Put Your Planet Where Your Mouth Is

Put Your Planet Where Your Mouth Is

Description image by Michael Mehta Founding Principal, Richardson College for the Environment.
  • First Posted: May 05 2009 10:49 AM
  • Updated: about 1 year

A steak looks great on your plate, but getting it there is making a mess of the earth.

“Nothing will benefit human health and increase chances of survival of life on Earth as much as the evolution to a vegetarian diet.” – Albert Einstein

When I tell people that I’m a vegetarian, I often get odd looks. Originally, I was driven to vegetarianism by a general concern for animal rights, but it’s becoming increasingly apparent that agriculture, and our choice of foods, has profound environmental implications. After almost seven years as an ova-lacto vegetarian (someone who won’t eat any kind of meat or fish, but will consume dairy products and eggs), I'm more convinced than ever of the soundness of my dietary predilections.

Like many people who have become environmentally conscious, I too recycle, switched my light bulbs to compact fluorescents, upgraded my home appliances to more energy-efficient ones, and contemplated buying a hybrid vehicle. None of these technologies and behaviours, however, comes close to the environmental benefits of adopting a vegetarian lifestyle.

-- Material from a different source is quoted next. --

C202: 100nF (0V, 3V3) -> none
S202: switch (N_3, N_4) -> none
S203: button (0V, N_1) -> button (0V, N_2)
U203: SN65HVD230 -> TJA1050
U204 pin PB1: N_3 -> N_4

Over the past fifty years, our taste for meat and seafood has increased dramatically. Since 1961 farmers produced four times more beef, chicken, pork and other meat, totaling 276 million tons by 2006, and the global consumption of fish has increased eightfold since 1950. The amount of land consumed by the livestock sector is staggering, and 26 per cent of the planet’s ice-free surface is devoted to grazing alone. When measured as CO2 equivalents the livestock sector is responsible for 18 per cent of greenhouse gas emissions, which surpasses the transportation sector!

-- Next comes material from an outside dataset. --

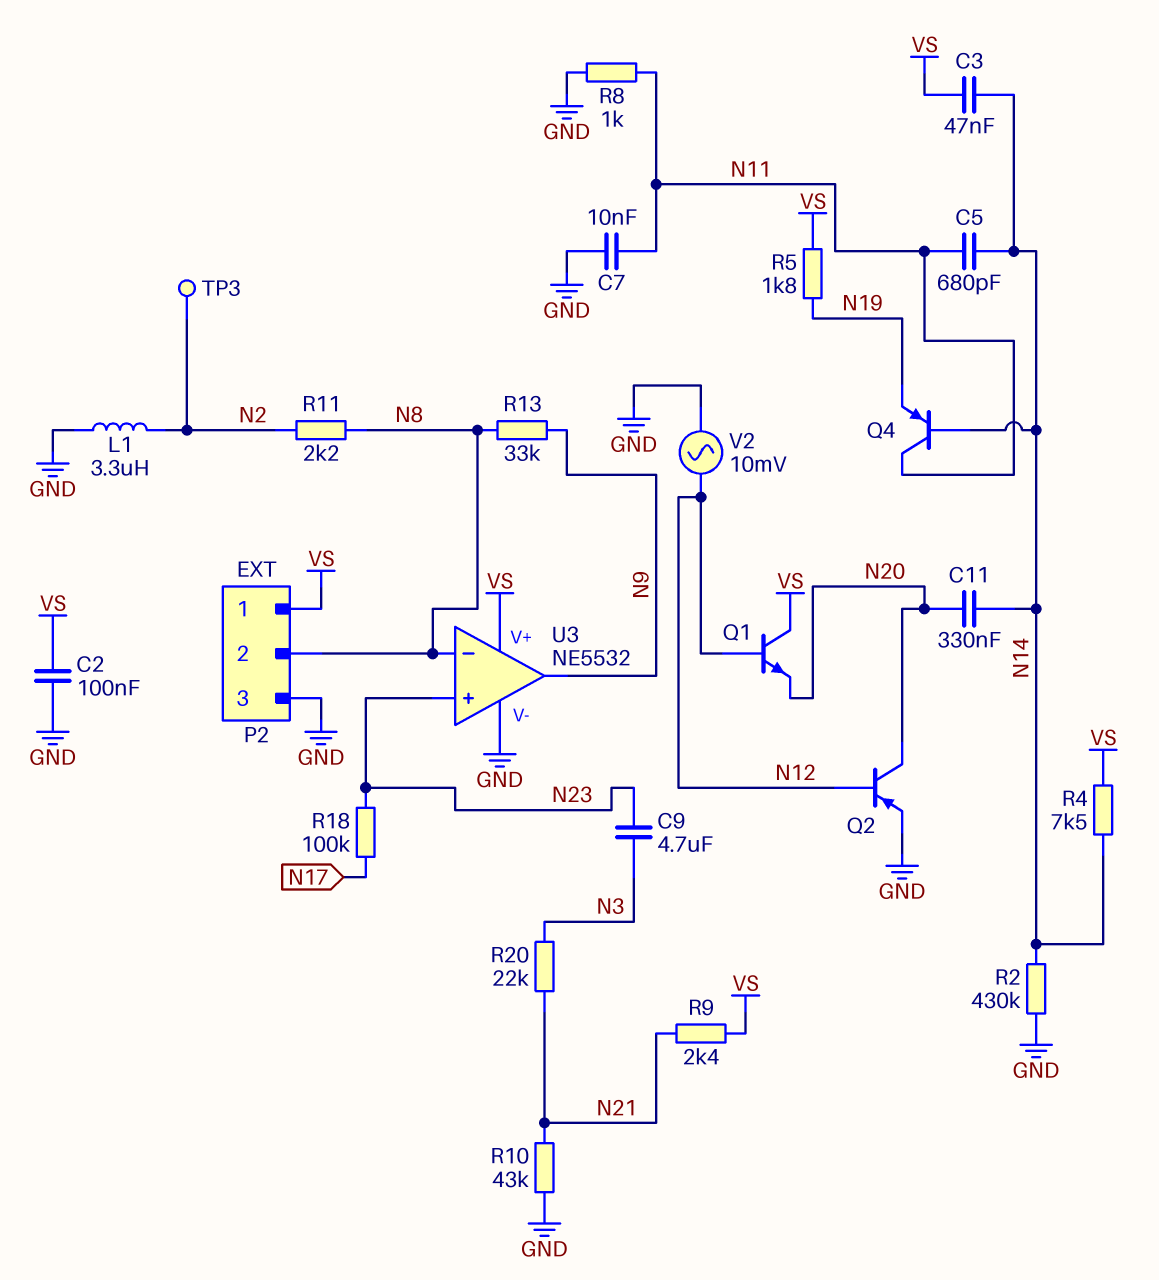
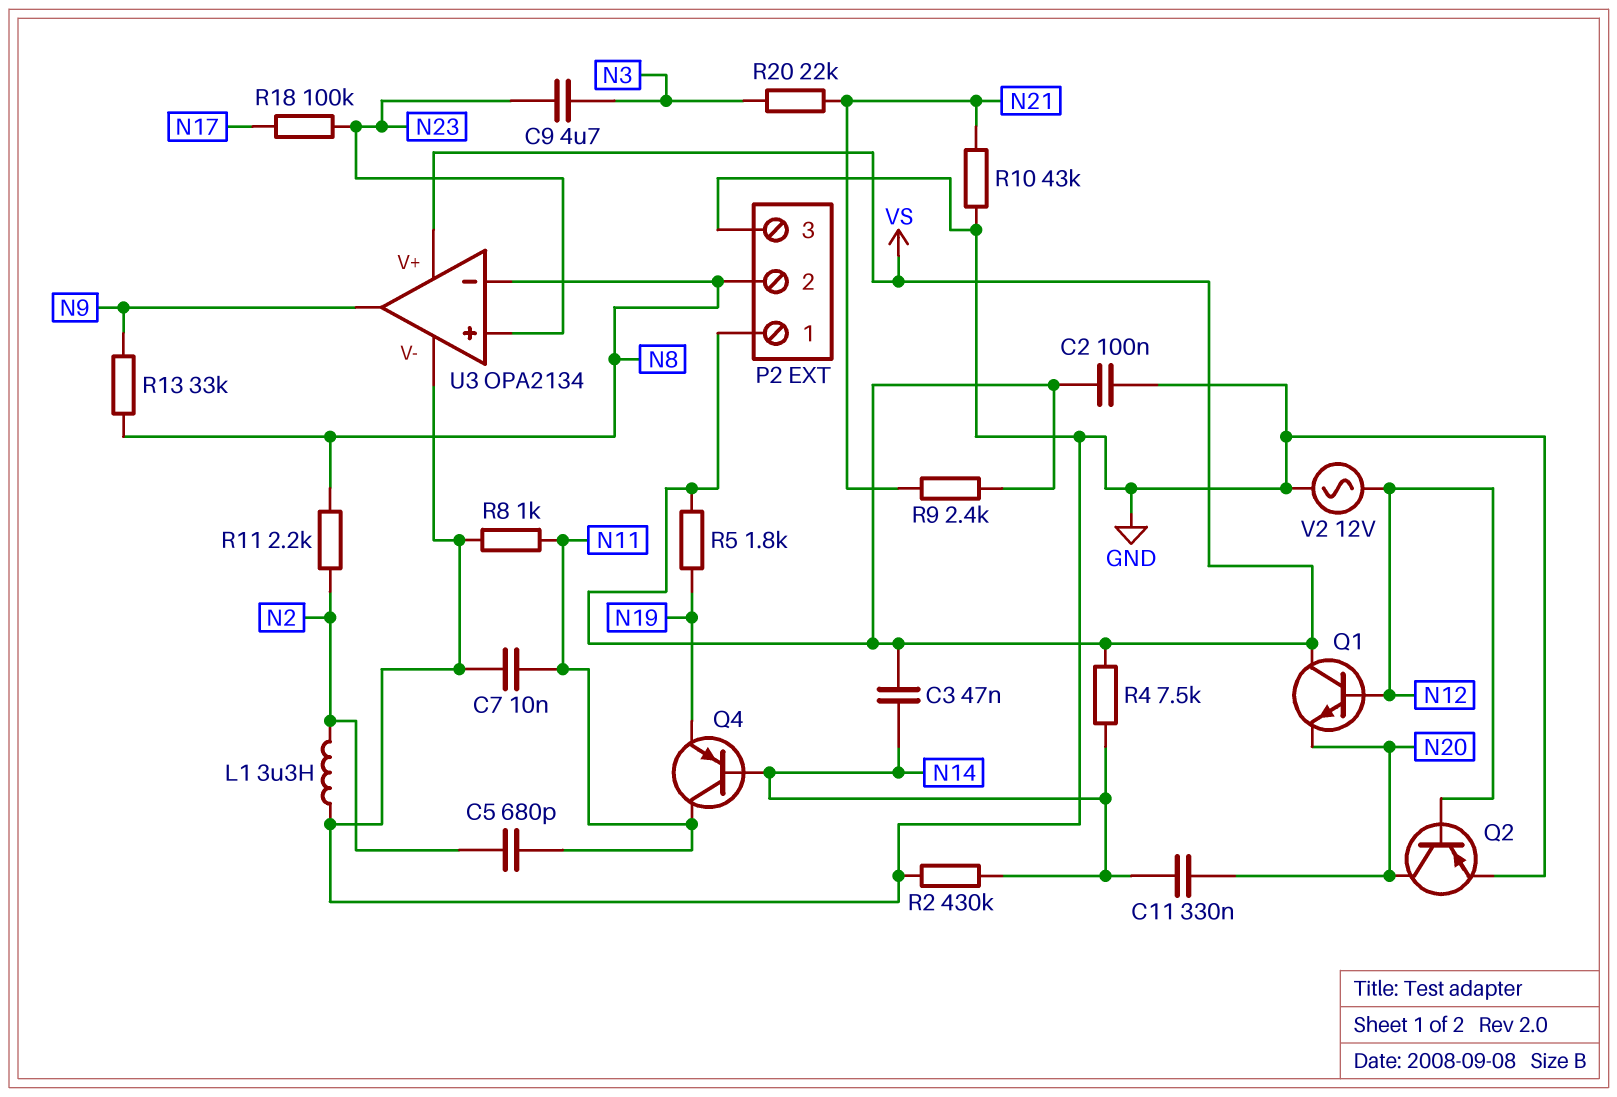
C5: 680pF (N11, N14) -> 680pF (N2, N11)
TP3: test point (N2) -> none
U3: NE5532 -> OPA2134
V2: AC 10mV (GND, N12) -> AC 12V (GND, N12)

For the sake of our taste buds, our planet is being put under extreme pressure: billions of farmed animals produce massive amounts of manure, which generates greenhouse gases like methane, nitrous oxide, and carbon dioxide. Our water supplies are becoming contaminated by agricultural run-off, our lakes are loaded with nitrogen, growth hormones, and antibiotics enter our bodies, and heart disease and certain kinds of cancer have reached epidemic proportions due primarily to a meat-based diet.

What makes this sad is the indisputable fact that meat consumption is neither necessary nor sufficient to ensure good health. On a global basis, 2 billion people eat a primarily meat-based diet, whereas an estimated 4 billion people exist on a plant-based diet. In a study comparing these two kinds of diets, several thought-provoking facts are presented. For example, a plant-based diet requires significantly less land to produce food on a per capita basis than a meat-based diet (0.4 hectares versus 0.5 hectares).

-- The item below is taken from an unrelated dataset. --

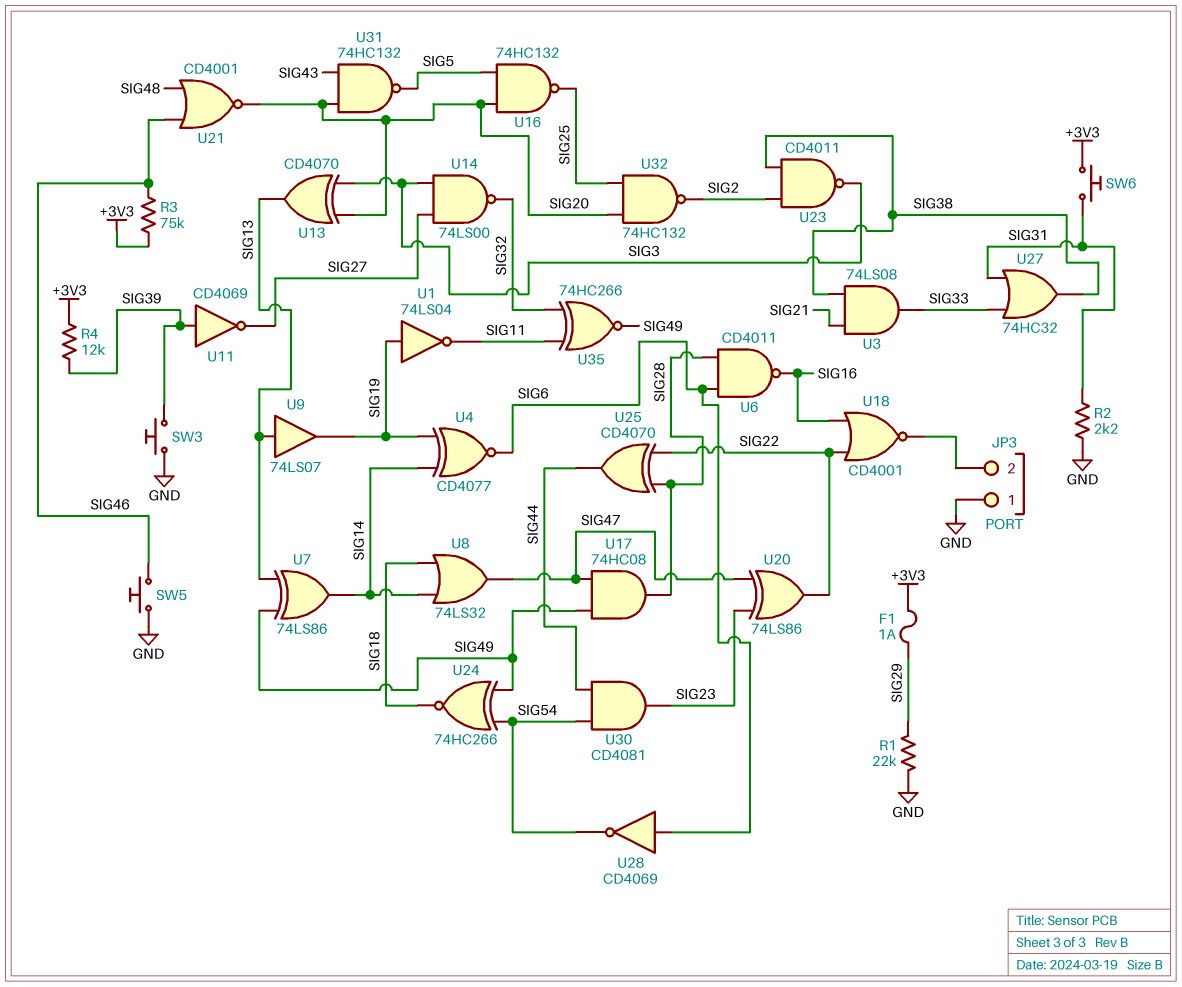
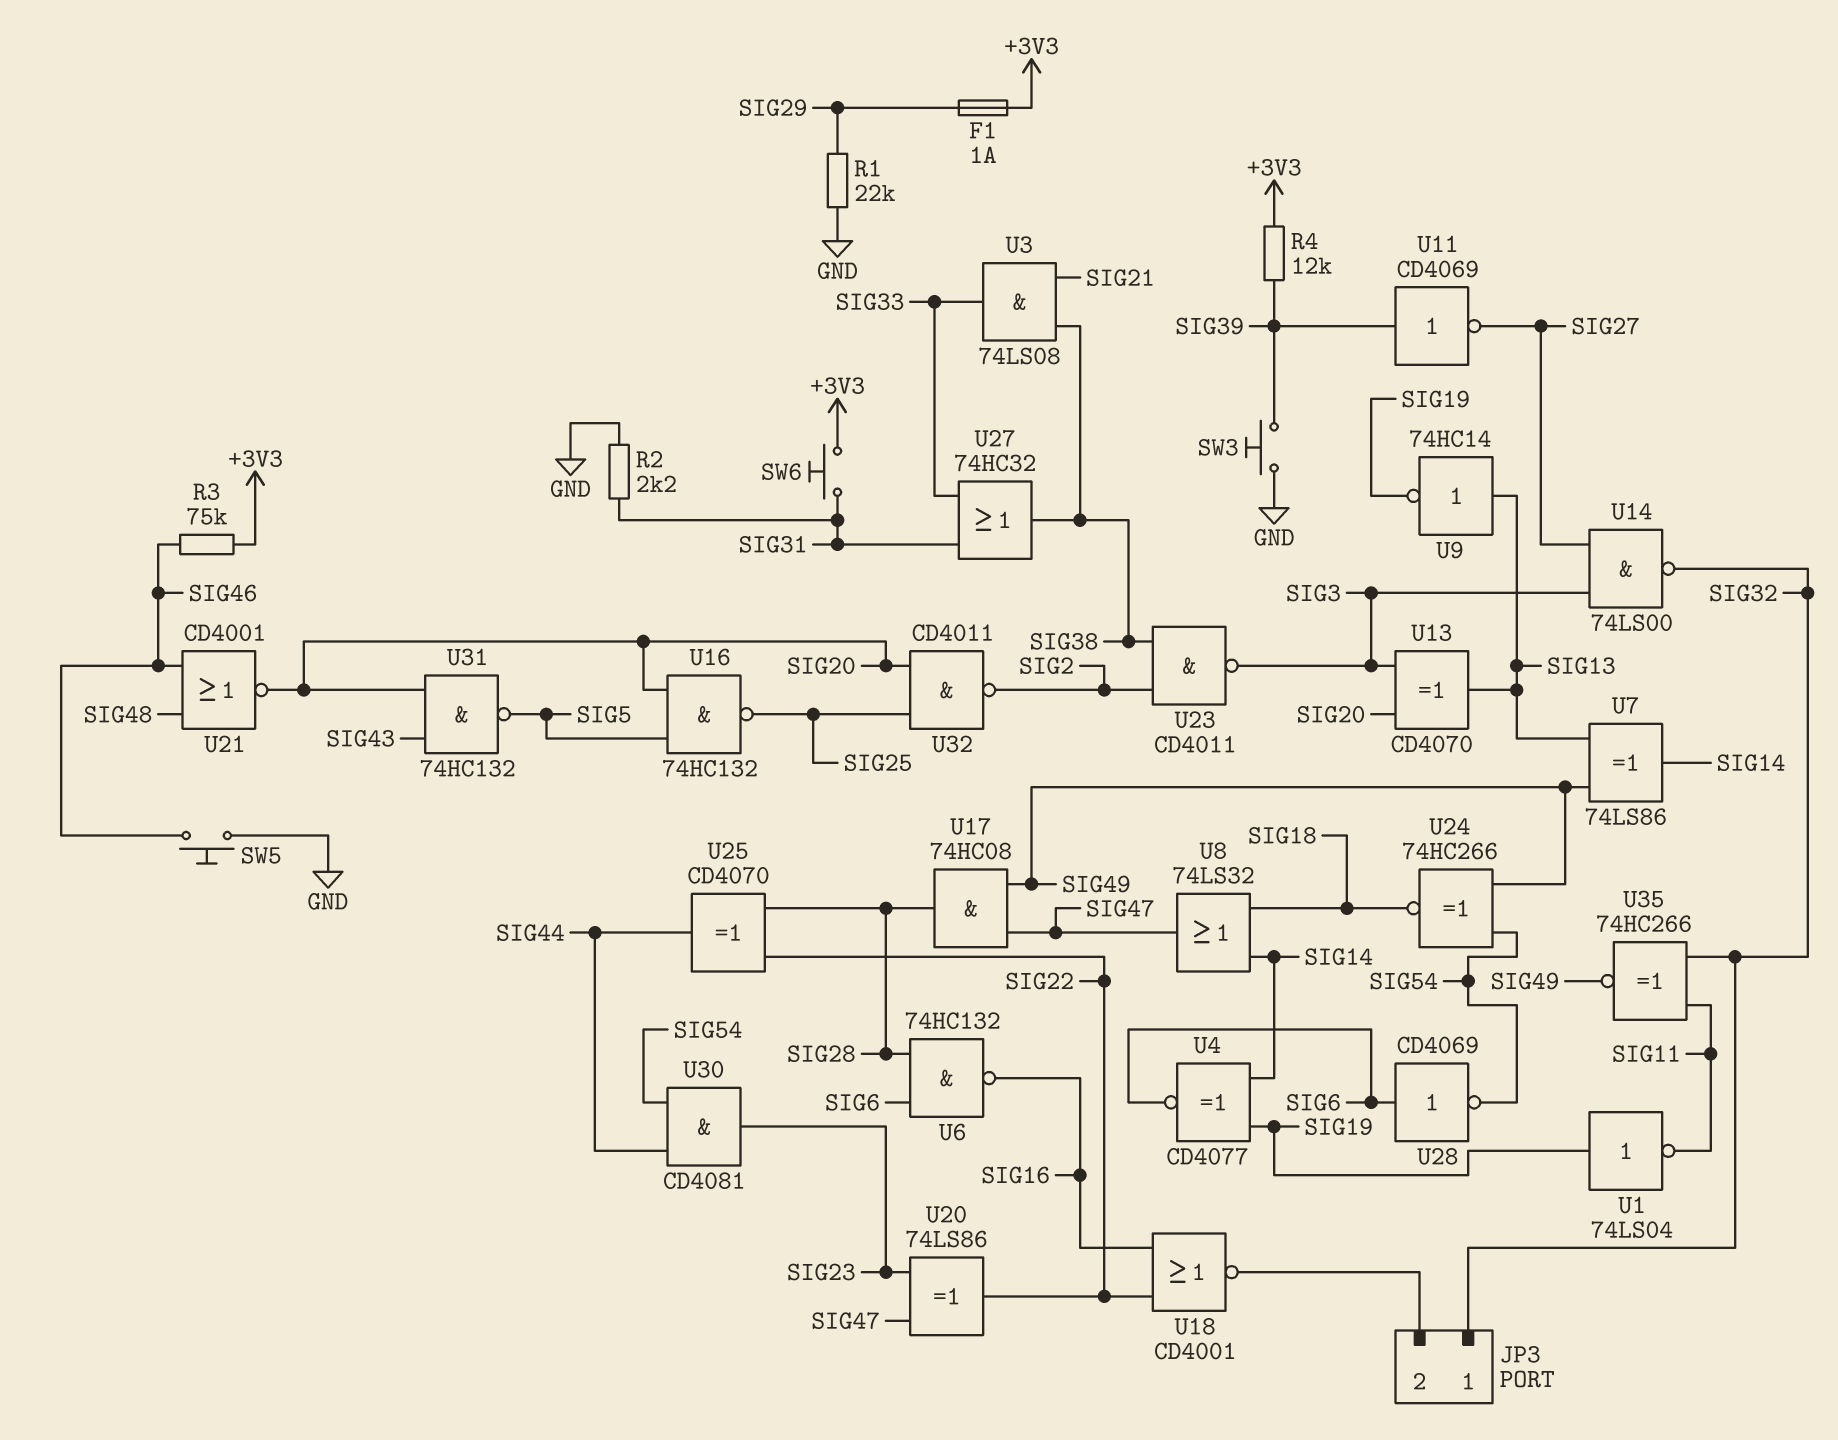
JP3 pin 1: GND -> SIG32
U6: NAND CD4011 (in SIG6, in SIG28, out SIG16) -> NAND 74HC132 (in SIG6, in SIG28, out SIG16)
U9: buffer 74LS07 (in SIG13, out SIG19) -> NOT 74HC14 (in SIG13, out SIG19)
U32: NAND 74HC132 (in SIG20, in SIG25, out SIG2) -> NAND CD4011 (in SIG20, in SIG25, out SIG2)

In terms of energy inputs, the average animal protein production system requires 25 kcal of fossil fuels to produce 1 kcal of protein, whereas the energy inputs for vegetable-based proteins from grains requires only 2.2 kcal per 1 kcal of plant protein. In other words, the energy input to produce a unit of animal protein is more than 11 times greater than for plant protein! In another study where various climate, energy, and land-use models were examined, it was calculated that a transition towards a plant-based diet would have a dramatic effect on land use, and consequently allow up to 2700 million hectares of pasture and 100 million hectares of cropland to be abandoned and used as a large carbon sink to help slow down anthropogenically-induced climate change.

In short, if you want to make a profound difference for our planet, adopt a vegetarian diet. It’s healthier, it does not involve the needless slaughter of billions of animals because you like the taste of steak or shrimp, and it’s environmentally more beneficial than driving a hybrid car. The average meat-based diet generates 1.5 tonnes more carbon dioxide than a vegetarian diet with the same caloric intake. By comparison, a hybrid car produces about 1 tonne of carbon dioxide less than an equivalent sized non-hybrid. To me the choice is clear: vegetarianism is the simplest way to ensure a stable, secure, and sustainable food supply for a world in which population growth is a reality.